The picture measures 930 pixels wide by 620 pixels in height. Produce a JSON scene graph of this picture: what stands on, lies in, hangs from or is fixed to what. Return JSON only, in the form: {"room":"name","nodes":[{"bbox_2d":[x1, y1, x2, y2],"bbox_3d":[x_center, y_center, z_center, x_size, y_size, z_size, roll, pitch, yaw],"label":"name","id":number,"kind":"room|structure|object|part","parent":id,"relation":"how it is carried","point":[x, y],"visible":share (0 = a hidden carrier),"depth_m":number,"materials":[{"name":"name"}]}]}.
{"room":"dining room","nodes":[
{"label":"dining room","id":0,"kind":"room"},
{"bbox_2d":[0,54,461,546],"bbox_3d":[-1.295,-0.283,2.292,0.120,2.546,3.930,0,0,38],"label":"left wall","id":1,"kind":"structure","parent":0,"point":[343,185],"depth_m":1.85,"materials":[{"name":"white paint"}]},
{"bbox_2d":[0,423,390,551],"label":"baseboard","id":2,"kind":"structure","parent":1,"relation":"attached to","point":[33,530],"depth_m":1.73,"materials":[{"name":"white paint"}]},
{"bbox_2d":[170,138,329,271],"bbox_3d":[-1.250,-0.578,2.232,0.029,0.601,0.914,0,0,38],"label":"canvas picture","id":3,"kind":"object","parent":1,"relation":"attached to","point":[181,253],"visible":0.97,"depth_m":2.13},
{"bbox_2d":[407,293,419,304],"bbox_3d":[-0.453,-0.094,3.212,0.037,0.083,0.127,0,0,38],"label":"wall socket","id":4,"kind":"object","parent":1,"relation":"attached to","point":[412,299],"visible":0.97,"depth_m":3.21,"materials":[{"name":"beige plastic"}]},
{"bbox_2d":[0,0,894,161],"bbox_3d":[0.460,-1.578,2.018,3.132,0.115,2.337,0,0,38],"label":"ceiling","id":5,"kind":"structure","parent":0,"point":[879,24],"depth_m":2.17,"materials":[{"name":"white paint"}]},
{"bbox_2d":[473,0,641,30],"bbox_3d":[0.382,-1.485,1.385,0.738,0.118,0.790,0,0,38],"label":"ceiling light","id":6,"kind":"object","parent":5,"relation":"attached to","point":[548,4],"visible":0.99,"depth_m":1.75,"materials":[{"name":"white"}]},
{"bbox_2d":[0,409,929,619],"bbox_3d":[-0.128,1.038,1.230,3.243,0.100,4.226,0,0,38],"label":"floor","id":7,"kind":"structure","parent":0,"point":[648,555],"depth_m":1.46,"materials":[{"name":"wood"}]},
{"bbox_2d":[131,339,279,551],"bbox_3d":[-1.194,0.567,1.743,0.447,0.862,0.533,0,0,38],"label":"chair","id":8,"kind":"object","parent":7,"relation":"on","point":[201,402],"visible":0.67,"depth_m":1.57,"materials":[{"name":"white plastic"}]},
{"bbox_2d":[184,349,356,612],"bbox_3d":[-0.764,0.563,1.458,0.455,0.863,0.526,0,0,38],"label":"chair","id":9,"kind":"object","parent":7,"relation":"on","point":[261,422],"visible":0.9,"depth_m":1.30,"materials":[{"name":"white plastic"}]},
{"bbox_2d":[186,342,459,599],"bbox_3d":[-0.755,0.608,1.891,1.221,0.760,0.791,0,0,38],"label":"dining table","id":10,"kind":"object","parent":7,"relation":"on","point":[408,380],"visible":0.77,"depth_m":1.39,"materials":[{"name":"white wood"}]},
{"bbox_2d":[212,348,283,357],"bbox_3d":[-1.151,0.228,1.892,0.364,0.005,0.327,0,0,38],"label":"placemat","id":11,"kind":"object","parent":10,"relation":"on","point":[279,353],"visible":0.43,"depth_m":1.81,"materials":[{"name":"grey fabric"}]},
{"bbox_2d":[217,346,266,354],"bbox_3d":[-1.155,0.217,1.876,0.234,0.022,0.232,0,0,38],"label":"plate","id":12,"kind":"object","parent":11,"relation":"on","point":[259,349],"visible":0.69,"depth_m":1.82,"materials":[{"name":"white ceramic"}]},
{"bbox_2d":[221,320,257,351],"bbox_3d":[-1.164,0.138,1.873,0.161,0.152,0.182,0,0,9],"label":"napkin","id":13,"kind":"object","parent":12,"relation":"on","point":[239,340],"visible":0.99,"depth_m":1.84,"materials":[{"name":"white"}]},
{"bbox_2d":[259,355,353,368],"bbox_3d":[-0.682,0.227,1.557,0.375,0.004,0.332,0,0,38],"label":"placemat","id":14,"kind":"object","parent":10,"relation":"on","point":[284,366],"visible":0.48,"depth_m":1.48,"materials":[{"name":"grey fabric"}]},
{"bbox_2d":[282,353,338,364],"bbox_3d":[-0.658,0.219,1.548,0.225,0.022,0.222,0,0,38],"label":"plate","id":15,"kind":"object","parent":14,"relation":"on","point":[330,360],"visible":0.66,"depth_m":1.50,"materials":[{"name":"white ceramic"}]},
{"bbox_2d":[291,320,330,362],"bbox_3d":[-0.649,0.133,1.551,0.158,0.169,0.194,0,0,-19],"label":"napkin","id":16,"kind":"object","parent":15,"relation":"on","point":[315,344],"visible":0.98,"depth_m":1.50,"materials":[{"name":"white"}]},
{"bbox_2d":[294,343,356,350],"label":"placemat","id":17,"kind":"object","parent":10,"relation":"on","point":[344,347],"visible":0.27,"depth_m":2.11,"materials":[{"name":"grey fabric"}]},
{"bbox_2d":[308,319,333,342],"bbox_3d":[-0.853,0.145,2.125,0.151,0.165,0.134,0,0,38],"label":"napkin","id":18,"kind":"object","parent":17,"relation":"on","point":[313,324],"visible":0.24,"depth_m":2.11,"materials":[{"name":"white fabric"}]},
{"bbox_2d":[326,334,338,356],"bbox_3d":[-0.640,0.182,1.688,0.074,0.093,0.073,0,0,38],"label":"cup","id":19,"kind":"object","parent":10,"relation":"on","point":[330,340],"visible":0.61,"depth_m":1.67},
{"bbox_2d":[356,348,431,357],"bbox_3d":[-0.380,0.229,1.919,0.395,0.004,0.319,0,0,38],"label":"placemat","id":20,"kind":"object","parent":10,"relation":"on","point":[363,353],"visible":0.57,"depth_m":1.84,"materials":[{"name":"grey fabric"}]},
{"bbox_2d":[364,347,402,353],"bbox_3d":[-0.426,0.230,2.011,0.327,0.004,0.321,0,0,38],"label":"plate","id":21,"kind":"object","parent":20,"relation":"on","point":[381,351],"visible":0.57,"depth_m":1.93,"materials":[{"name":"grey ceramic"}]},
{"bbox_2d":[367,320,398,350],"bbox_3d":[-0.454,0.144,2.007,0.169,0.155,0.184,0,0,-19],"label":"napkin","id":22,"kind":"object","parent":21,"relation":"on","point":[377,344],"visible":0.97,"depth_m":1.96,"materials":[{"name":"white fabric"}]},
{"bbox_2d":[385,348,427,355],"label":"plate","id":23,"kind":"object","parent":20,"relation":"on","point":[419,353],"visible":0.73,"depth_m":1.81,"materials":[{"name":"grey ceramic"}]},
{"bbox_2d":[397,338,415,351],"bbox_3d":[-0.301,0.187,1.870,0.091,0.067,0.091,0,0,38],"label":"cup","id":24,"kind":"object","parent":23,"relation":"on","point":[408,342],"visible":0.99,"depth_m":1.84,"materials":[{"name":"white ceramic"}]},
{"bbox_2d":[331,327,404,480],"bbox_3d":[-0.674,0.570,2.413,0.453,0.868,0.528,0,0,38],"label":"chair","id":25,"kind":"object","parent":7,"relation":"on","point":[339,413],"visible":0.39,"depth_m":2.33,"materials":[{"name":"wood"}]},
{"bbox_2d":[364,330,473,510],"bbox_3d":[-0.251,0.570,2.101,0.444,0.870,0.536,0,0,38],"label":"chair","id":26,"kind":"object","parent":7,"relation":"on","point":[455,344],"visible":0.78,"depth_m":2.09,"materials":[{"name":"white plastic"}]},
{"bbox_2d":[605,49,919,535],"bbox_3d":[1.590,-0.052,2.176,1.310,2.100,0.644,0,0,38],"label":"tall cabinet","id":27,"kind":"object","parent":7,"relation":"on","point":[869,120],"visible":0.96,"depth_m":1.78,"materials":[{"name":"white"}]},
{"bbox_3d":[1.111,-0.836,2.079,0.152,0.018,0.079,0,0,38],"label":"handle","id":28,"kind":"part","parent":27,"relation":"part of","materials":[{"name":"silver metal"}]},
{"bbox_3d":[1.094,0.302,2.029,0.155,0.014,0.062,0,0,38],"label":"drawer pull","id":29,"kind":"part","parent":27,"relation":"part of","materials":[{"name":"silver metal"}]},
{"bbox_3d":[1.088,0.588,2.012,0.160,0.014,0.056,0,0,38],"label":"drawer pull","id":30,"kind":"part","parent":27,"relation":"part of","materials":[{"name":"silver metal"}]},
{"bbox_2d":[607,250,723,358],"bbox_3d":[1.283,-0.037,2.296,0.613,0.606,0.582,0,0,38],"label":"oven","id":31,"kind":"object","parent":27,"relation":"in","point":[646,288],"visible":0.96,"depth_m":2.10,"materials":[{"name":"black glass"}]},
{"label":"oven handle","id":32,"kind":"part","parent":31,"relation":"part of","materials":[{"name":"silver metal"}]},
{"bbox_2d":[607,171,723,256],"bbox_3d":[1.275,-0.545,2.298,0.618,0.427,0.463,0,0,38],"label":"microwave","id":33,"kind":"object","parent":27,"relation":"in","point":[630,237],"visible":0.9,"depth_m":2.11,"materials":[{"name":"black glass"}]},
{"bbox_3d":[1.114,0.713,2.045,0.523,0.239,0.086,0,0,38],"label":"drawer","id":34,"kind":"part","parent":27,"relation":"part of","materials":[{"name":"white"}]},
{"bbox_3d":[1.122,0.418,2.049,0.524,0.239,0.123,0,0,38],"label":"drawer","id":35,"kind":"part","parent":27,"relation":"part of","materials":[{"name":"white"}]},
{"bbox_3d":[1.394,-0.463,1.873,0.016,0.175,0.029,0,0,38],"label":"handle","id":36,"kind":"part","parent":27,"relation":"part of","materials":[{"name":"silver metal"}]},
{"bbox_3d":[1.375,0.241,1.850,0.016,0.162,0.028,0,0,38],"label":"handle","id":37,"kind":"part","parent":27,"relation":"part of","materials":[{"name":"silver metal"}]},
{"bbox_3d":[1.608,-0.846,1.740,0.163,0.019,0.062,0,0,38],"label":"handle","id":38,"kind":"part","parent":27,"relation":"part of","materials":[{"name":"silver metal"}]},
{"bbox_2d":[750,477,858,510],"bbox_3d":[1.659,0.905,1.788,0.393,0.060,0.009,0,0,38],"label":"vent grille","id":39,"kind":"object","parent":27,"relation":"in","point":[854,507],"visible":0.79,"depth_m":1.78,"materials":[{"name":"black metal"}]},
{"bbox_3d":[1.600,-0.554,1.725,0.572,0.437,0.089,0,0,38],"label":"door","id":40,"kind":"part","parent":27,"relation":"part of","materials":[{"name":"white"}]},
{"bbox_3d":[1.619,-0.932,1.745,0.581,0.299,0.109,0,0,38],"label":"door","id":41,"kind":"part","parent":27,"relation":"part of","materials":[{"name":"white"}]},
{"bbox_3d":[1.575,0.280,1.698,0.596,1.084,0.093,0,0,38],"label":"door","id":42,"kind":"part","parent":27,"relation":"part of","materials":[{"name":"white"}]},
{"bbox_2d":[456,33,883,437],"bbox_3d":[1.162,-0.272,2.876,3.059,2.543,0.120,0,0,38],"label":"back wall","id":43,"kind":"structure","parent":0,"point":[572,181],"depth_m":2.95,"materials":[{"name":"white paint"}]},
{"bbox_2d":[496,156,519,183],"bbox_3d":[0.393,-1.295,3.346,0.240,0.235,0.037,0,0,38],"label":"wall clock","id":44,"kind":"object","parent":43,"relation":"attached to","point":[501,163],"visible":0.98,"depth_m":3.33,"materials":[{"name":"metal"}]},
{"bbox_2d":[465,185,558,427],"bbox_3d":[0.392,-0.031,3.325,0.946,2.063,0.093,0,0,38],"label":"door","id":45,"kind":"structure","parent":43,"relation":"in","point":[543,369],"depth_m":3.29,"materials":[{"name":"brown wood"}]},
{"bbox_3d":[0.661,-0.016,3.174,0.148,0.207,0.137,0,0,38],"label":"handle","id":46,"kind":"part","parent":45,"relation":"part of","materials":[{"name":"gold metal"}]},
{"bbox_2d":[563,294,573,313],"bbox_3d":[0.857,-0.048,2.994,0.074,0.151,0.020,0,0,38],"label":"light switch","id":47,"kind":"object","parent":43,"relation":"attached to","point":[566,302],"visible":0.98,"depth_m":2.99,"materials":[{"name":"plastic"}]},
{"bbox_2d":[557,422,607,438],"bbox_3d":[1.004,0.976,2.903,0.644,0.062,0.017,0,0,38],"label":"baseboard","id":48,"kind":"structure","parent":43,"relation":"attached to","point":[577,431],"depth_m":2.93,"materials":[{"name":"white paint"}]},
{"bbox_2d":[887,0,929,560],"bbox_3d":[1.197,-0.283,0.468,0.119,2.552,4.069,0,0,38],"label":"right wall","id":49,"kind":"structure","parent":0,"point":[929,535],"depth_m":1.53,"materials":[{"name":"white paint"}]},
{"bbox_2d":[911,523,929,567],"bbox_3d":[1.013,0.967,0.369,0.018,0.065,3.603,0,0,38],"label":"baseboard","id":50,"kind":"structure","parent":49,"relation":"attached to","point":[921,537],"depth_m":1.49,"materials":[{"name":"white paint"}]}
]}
· · · ·
> **Assignment**
Show all lines in the entries above where the word "baseboard" appears.

> **Completed exercise**
{"bbox_2d":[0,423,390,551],"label":"baseboard","id":2,"kind":"structure","parent":1,"relation":"attached to","point":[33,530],"depth_m":1.73,"materials":[{"name":"white paint"}]},
{"bbox_2d":[557,422,607,438],"bbox_3d":[1.004,0.976,2.903,0.644,0.062,0.017,0,0,38],"label":"baseboard","id":48,"kind":"structure","parent":43,"relation":"attached to","point":[577,431],"depth_m":2.93,"materials":[{"name":"white paint"}]},
{"bbox_2d":[911,523,929,567],"bbox_3d":[1.013,0.967,0.369,0.018,0.065,3.603,0,0,38],"label":"baseboard","id":50,"kind":"structure","parent":49,"relation":"attached to","point":[921,537],"depth_m":1.49,"materials":[{"name":"white paint"}]}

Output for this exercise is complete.